Full-Scale Sustainable Flight Demonstrator Imminent
NASA and Boeing set forth on Monday, 12 June 2023, that the aircraft to be produced through the space agency’s Sustainable Flight Demonstrator project has been designated the X-66A by the U.S. Air Force.
By dint of the new X-plane, NASA and Boeing seek to inform the design of a new generation of more sustainable narrow-body commercial aircraft—the veritable workhorses of the global airline industry.
In cooperation with NASA, Boeing will build, test, and fly a full-scale demonstrator aircraft featuring a transonic truss-braced wing—an extraordinarily high aspect-ratio (read long and thin) wing stabilized, bilaterally, by diagonal struts—after the fashion of Cessna’s 172 or de Havilland’s DHC-6 Twin Otter.
NASA Administrator Bill Nelson stated: “At NASA, our eyes are not just focused on stars but also fixated on the sky. The Sustainable Flight Demonstrator builds on NASA’s world-leading efforts in aeronautics as well as climate. The X-66A will help shape the future of aviation, a new era where aircraft are greener, cleaner, and quieter, and create new possibilities for the flying public and American industry alike.”
The X-66A is the first X-plane funded and designed for the express purpose of helping the United States actualize the de rigueur ambition of reducing aviation greenhouse gas emissions to net-zero—an objective enshrined in the White House’s U.S. Aviation Climate Action Plan—a fanciful amphigory heavy on hyperbole and exceedingly light on substance, veracity, and plausibility.
Bob Pearce, associate administrator for NASA’s Aeronautics Research Mission Directorate remarked: “To reach our goal of net-zero aviation emissions by 2050, we need transformative aircraft concepts like the ones we’re flying on the X-66A.”

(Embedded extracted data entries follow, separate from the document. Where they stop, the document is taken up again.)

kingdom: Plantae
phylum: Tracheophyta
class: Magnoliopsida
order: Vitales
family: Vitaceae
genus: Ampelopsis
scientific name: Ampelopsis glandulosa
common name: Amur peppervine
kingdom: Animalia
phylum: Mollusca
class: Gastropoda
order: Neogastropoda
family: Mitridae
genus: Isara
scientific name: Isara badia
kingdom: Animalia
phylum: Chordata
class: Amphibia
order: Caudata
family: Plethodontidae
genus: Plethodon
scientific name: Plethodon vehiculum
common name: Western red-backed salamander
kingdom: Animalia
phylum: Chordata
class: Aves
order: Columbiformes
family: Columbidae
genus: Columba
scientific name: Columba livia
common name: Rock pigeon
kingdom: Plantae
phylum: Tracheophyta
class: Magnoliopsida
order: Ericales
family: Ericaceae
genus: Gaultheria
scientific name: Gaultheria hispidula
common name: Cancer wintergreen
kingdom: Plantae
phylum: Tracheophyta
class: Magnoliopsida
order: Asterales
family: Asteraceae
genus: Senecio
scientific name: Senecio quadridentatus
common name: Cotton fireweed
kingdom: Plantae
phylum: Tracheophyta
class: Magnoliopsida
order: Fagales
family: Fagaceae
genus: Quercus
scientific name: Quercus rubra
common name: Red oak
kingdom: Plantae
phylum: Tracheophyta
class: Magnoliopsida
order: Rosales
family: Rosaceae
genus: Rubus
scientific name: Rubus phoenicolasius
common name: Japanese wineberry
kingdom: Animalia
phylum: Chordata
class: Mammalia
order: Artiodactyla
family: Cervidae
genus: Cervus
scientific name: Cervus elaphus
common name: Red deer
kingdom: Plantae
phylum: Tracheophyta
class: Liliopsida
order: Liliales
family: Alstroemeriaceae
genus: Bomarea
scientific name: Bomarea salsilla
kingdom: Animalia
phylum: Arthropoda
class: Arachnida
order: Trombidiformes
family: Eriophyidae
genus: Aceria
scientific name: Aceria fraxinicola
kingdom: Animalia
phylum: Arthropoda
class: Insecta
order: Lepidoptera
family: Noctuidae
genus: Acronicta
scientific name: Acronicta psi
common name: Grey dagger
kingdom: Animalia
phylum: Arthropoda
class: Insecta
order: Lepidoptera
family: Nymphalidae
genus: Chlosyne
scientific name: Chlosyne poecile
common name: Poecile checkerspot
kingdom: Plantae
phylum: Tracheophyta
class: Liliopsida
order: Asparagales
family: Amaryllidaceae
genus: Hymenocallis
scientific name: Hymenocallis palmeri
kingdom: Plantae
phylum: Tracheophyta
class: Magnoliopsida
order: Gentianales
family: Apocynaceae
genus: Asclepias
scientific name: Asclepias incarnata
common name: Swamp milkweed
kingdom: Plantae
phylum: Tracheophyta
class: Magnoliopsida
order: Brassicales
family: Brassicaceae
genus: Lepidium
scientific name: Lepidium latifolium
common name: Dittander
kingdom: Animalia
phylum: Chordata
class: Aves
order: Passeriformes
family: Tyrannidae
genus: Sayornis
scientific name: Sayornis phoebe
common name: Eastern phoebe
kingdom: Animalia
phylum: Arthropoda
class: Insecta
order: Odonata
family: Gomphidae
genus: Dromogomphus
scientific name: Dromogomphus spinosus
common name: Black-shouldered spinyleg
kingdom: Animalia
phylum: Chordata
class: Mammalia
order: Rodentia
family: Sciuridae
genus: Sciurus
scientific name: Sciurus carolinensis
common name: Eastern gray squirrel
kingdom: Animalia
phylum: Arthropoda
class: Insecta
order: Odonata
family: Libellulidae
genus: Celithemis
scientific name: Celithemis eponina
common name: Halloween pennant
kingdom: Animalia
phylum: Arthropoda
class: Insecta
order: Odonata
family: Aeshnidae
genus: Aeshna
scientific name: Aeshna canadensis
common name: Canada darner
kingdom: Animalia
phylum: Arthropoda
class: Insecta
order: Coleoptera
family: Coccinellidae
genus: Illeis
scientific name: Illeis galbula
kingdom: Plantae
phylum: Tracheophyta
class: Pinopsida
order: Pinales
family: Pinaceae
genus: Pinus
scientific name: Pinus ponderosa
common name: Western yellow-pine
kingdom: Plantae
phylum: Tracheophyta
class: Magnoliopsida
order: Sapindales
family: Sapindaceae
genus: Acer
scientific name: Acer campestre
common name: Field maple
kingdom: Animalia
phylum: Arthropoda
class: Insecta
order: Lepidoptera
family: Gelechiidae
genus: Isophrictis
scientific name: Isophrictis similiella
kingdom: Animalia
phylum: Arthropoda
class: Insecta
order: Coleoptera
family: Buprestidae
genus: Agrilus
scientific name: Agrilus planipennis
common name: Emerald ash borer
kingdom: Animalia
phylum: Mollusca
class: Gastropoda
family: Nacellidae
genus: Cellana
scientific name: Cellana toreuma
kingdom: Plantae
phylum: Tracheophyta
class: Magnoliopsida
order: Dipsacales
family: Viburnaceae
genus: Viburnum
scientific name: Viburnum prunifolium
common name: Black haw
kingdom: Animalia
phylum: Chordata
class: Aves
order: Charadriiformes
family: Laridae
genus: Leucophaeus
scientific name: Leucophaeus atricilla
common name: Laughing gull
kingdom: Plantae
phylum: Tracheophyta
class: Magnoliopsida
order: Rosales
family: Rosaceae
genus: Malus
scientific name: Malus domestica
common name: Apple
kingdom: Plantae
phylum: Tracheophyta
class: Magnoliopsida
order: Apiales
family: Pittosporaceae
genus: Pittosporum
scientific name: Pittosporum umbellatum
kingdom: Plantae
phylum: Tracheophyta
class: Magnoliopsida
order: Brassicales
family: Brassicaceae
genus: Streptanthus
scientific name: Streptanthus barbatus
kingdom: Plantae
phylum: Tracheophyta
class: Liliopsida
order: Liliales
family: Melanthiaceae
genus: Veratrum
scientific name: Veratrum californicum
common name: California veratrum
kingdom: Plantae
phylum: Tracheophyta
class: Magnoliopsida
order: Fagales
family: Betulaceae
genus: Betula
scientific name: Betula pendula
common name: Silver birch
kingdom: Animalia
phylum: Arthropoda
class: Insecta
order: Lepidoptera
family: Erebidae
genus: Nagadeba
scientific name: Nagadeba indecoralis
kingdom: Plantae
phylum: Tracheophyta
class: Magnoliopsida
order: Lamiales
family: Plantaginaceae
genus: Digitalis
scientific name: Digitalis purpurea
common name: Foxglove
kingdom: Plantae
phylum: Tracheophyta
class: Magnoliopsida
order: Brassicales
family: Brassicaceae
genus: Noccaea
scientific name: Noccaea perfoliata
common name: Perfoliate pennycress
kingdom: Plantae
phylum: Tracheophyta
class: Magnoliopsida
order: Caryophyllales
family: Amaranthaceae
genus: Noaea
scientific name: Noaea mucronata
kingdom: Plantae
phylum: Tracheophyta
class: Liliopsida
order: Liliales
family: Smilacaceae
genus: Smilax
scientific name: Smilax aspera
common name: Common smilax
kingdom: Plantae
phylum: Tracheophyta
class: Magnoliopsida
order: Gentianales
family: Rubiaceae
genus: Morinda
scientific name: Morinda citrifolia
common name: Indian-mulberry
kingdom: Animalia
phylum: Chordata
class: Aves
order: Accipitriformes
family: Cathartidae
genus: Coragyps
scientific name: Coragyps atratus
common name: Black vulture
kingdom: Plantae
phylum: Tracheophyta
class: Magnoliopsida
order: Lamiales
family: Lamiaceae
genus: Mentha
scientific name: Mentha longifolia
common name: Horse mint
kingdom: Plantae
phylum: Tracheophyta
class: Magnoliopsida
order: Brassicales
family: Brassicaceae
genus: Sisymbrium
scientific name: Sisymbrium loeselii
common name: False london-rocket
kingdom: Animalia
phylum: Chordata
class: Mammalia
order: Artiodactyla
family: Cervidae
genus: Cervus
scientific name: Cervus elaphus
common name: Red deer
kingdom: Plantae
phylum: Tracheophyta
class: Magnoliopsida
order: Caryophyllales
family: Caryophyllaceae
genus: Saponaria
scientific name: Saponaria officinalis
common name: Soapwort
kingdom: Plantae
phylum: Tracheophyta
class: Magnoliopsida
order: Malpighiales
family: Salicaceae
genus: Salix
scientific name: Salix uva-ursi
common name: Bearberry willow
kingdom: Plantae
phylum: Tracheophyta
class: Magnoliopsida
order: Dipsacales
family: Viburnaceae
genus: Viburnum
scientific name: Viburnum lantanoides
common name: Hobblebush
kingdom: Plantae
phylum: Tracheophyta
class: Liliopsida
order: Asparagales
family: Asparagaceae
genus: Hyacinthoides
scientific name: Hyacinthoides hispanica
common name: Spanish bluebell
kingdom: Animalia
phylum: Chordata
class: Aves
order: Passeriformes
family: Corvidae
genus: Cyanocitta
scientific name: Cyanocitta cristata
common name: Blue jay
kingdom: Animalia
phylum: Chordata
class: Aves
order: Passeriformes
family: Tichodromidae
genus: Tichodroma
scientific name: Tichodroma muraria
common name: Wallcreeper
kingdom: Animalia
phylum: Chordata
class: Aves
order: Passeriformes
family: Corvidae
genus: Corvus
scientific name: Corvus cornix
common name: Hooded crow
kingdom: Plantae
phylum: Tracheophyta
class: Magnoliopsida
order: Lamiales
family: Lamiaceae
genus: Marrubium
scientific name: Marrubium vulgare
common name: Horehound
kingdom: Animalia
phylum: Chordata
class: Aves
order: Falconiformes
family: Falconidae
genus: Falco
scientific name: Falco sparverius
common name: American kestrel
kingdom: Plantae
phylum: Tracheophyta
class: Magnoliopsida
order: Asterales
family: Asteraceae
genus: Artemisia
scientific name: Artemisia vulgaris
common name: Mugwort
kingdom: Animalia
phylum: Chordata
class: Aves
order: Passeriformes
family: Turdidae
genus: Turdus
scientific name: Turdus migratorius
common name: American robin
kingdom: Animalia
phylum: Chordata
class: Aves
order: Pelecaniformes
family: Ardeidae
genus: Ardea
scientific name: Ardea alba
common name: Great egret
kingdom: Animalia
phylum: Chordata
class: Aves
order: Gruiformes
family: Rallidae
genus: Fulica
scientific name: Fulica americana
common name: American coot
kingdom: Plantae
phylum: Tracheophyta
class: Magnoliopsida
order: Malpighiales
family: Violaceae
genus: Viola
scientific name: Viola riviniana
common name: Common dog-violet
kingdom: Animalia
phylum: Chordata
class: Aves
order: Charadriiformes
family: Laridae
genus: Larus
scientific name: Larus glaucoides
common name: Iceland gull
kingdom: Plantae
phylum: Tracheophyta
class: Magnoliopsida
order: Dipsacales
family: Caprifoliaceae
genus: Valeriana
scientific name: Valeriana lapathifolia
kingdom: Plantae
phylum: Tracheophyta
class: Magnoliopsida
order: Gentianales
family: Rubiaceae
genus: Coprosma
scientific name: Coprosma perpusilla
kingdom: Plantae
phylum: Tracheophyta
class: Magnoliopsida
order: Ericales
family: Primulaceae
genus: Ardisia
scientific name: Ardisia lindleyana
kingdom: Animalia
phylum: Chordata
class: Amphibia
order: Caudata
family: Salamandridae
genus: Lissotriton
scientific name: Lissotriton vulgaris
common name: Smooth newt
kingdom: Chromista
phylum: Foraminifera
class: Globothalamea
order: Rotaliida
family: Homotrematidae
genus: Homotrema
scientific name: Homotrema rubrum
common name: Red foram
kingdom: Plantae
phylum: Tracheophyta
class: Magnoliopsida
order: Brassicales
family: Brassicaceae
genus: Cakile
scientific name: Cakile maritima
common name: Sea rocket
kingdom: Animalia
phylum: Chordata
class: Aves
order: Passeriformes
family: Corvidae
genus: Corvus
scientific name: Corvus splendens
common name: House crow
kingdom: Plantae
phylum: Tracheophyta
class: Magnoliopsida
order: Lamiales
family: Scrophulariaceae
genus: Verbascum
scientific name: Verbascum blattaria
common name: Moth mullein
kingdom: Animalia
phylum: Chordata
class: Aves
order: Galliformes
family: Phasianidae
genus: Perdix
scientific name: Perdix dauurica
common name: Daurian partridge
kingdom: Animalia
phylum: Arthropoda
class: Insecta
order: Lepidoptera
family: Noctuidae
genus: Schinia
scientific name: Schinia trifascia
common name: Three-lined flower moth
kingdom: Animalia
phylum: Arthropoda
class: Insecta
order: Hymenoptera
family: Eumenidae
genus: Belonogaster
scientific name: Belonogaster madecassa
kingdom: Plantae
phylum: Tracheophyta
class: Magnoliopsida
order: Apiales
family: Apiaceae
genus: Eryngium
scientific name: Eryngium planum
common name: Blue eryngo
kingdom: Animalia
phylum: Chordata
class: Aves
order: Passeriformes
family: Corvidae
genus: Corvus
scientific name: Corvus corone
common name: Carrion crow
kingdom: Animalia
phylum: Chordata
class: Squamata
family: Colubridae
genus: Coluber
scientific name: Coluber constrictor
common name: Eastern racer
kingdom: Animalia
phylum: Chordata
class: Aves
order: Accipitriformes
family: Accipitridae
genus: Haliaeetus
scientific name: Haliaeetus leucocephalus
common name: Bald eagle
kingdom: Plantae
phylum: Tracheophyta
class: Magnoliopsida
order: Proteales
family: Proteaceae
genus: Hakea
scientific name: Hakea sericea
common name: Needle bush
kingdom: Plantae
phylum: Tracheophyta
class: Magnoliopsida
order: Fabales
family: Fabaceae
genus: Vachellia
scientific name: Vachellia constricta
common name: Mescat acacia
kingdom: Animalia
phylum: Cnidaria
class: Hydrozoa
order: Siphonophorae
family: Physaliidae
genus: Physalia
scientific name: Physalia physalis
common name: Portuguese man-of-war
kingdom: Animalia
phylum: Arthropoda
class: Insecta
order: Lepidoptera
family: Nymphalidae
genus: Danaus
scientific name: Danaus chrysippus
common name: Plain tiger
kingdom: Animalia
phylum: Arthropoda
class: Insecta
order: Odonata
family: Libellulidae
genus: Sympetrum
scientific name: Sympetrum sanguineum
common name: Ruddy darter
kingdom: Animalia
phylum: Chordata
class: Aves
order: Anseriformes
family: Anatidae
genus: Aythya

Mr. Pearce, who announced the new X-plane’s designation at the American Institute of Aeronautics and Astronautics Aviation Forum in San Diego, added: “With this experimental aircraft, we’re aiming high to demonstrate the kinds of energy-saving, emissions-reducing technologies the aviation industry needs.”
NASA and Boeing sought the X-plane designation shortly after the space agency announced in January 2023 that it had awarded the Sustainable Flight Demonstrator contract to the aerospace titan. X-Plane status denotes a research application and is conferred by the USAF upon programs established to devise and build revolutionary aircraft. With few exceptions, X-planes exist solely to test concepts and technologies. Such aircraft do not serve as production prototypes.
Boeing Chief Technology Officer (CTO) Todd Citron asserted: “We’re incredibly proud of this designation, because it means that the X-66A will be the next in a long line of experimental aircraft used to validate breakthrough designs that have transformed aviation. With the learnings gained from design, construction, and flight-testing, we’ll have an opportunity to shape the future of flight and contribute to the decarbonization of aerospace.”
The X-66A will be plied to the complex business of validating technologies salient to the Transonic Truss-Braced Wing configuration. Subject architecture, when combined with anticipated advancements in propulsion systems, materials, and systems layout, could reduce extant, best-in-class aircraft fuel consumption by as much as thirty-percent.
Owing to their instrumentality to short (less-than 540-nautical-mile) and medium (800 to 2,200-nautical-mile) haul routes, narrow-body aircraft—known also as single-aisle aircraft—account for nearly half of worldwide aviation emissions. Reducing the CO2 emissions of such aircraft by thirty-percent would profoundly and positively benefit the planet and those residing thereupon.
NASA’s X-plane history dates to the 1940s—when its predecessor agency, the National Advisory Committee for Aeronautics (NACA) jointly created an experimental aircraft program with the U.S. Air Force and Navy. The X-66A is the latest in a long and august line of NASA X-planes.
NASA has a Funded Space Act Agreement with Boeing through which the agency will invest $425-million in the Sustainable Flight Demonstrator over the next seven years. The remainder of the undertaking’s funding—estimated at approximately $725-million, will be anted-up by Boeing and its industry partners. NASA will also contribute technical expertise and facilities.
The Sustainable Flight Demonstrator project falls under the auspices of NASA’s Integrated Aviation Systems Program and is a key element of the agency’s Sustainable Flight National Partnership—a venture comprising NASA, aerospace industry collaborators, academia, and other U.S. federal agencies—which focuses on the development of new sustainable aviation technologies.